Nadinsp. Rafał Kochańczyk, zastępca komendanta głównego Policji
Biorąc pod uwagę sytuację kadrową w służbach MSWiA, choć nie tylko ją, nikogo nie trzeba przekonywać, że czas przejść od słów do czynów. Powołanie zespołu jest wprawdzie krokiem naprzód, ale najważniejsze jest to, jakie rozwiązanie finalnie uda się wypracować. Rozmowy nie będą należały do łatwych, bo choć premier jasno podkreślał, że na bezpieczeństwie nikt nie zamierza oszczędzać, nie jest tajemnicą, że kondycja budżetu państwa nie jest najlepsza.

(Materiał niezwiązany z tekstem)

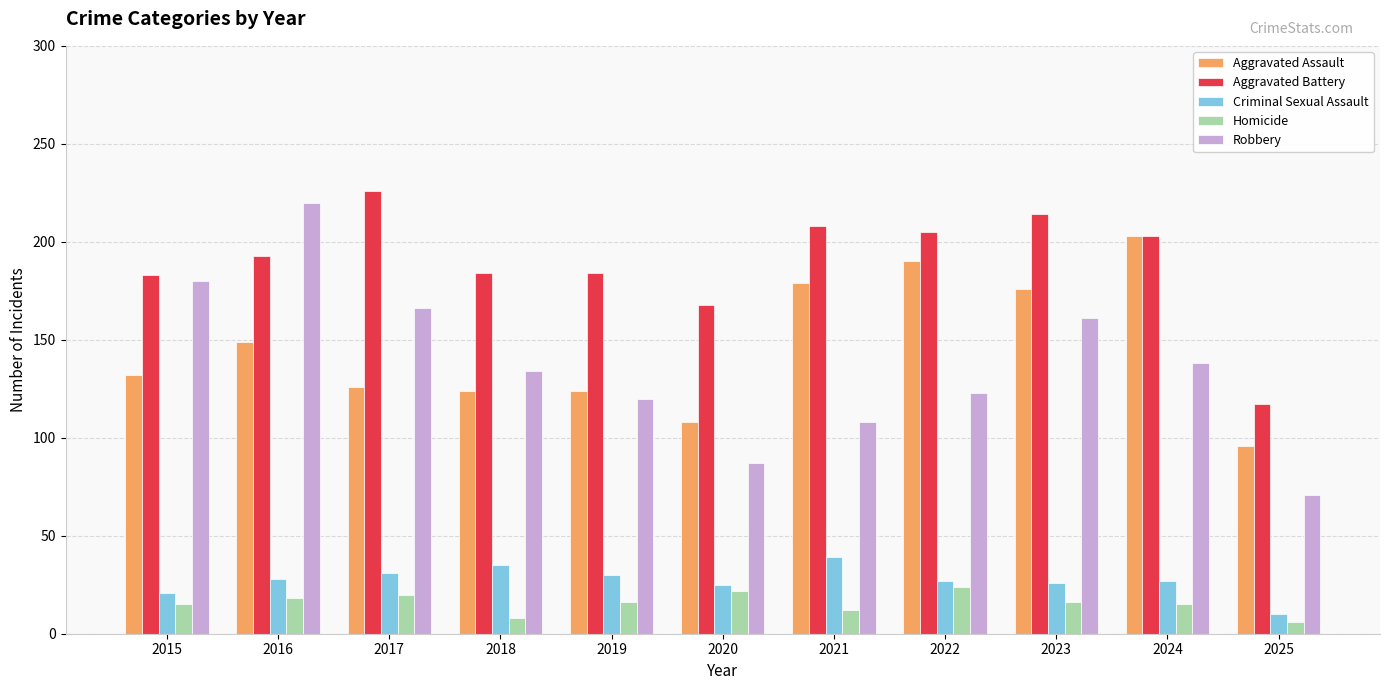

What is the minimum value for Aggravated Assault?

96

Procedura nadmiernego deficytu to tylko jeden z problemów, który może stanąć na drodze do hojnego dzielenia pieniędzy i wprowadzenia zmian, które – choć oczekiwane przez mundurowe środowisko – będą dla państwa kosztowne. Nie ma też co ukrywać, że im szybciej światło dzienne ujrzą konkretne propozycje, tym lepiej dla wszystkich formacji nadzorowanych przez MSWiA. W niczyim interesie nie leży bowiem zaognianie i tak napiętej już sytuacji.